Recast the extracted text from every page in the listing below as a JSON list of strings, one string per line, with blank lines left out. Leave the pictures out of the answer.

Page images and extracted text:
════════════════════
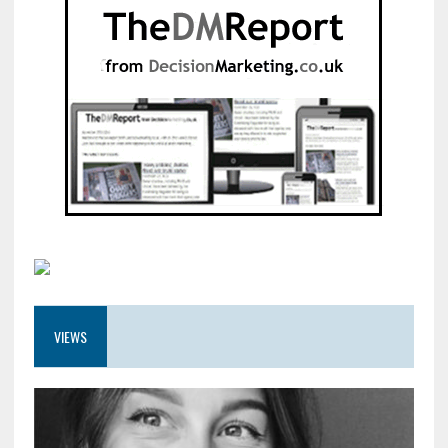
VIEWS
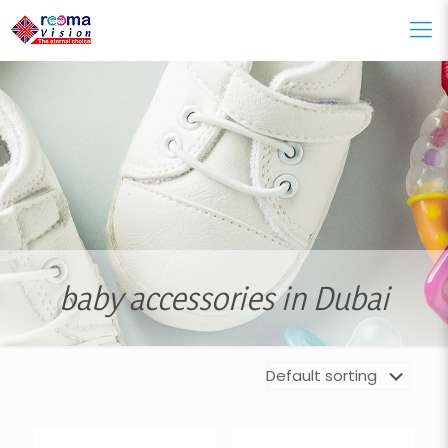
baby accessories in Dubai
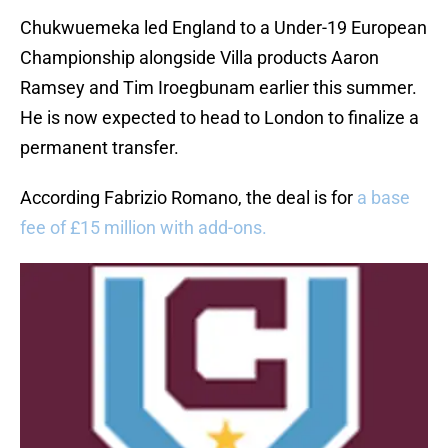
Chukwuemeka led England to a Under-19 European
Championship alongside Villa products Aaron
Ramsey and Tim Iroegbunam earlier this summer.
He is now expected to head to London to finalize a
permanent transfer.
According Fabrizio Romano, the deal is for
a base
fee of £15 million with add-ons.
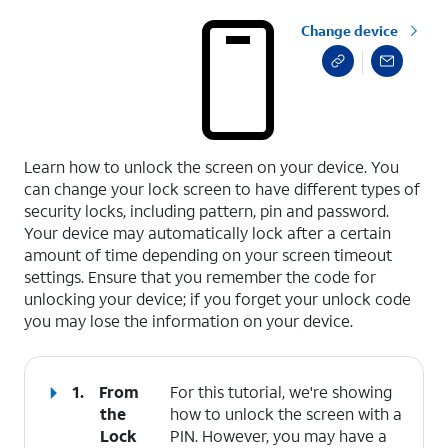
Change device
select a page range
Learn how to unlock the screen on your device. You
can change your lock screen to have different types of
security locks, including pattern, pin and password.
Your device may automatically lock after a certain
amount of time depending on your screen timeout
settings. Ensure that you remember the code for
unlocking your device; if you forget your unlock code
you may lose the information on your device.
1.
From
For this tutorial, we're showing
the
how to unlock the screen with a
Lock
PIN. However, you may have a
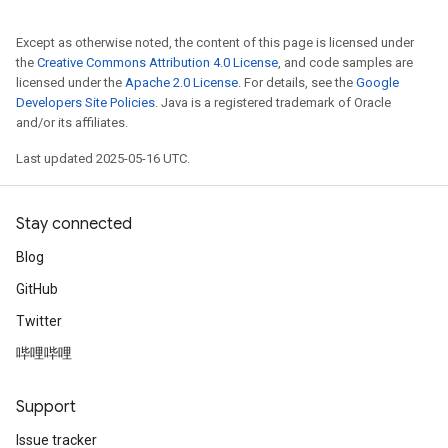
Except as otherwise noted, the content of this page is licensed under
the
Creative Commons Attribution 4.0 License
, and code samples are
licensed under the
Apache 2.0 License
. For details, see the
Google
Developers Site Policies
. Java is a registered trademark of Oracle
and/or its affiliates.
Last updated 2025-05-16 UTC.
Stay connected
Blog
GitHub
Twitter
哔哩哔哩
Support
Issue tracker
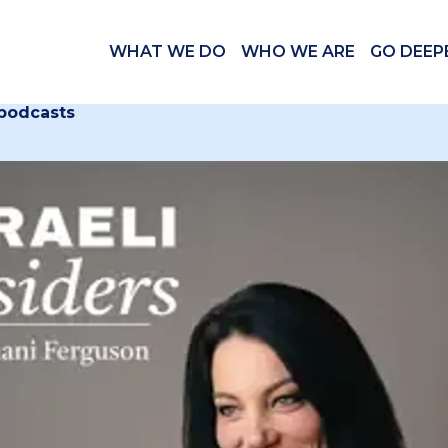
WHAT WE DO
WHO WE ARE
GO DEEP
 podcasts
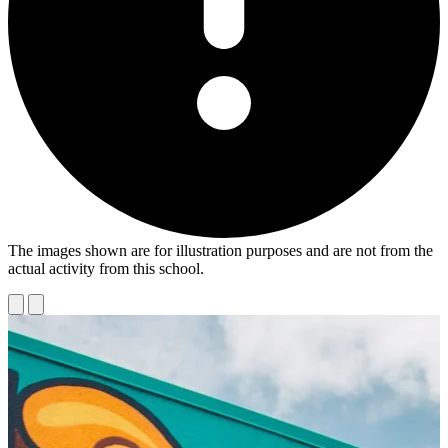
The images shown are for illustration purposes and are not from the
actual activity from this school.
════════════════════
◆ **TASK RESULT**:
[
  "VIEWS",
  "baby accessories in Dubai",
  "Chukwuemeka led England to a Under-19 European",
  "Championship alongside Villa products Aaron",
  "Ramsey and Tim Iroegbunam earlier this summer.",
  "He is now expected to head to London to finalize a",
  "permanent transfer.",
  "According Fabrizio Romano, the deal is for",
  "a base",
  "fee of £15 million with add-ons.",
  "Change device",
  "select a page range",
  "Learn how to unlock the screen on your device. You",
  "can change your lock screen to have different types of",
  "security locks, including pattern, pin and password.",
  "Your device may automatically lock after a certain",
  "amount of time depending on your screen timeout",
  "settings. Ensure that you remember the code for",
  "unlocking your device; if you forget your unlock code",
  "you may lose the information on your device.",
  "1.",
  "From",
  "For this tutorial, we're showing",
  "the",
  "how to unlock the screen with a",
  "Lock",
  "PIN. However, you may have a",
  "Except as otherwise noted, the content of this page is licensed under",
  "the",
  "Creative Commons Attribution 4.0 License",
  ", and code samples are",
  "licensed under the",
  "Apache 2.0 License",
  ". For details, see the",
  "Google",
  "Developers Site Policies",
  ". Java is a registered trademark of Oracle",
  "and/or its affiliates.",
  "Last updated 2025-05-16 UTC.",
  "Stay connected",
  "Blog",
  "GitHub",
  "Twitter",
  "哔哩哔哩",
  "Support",
  "Issue tracker",
  "WHAT WE DO",
  "WHO WE ARE",
  "GO DEEP",
  " podcasts",
  "The images shown are for illustration purposes and are not from the",
  "actual activity from this school."
]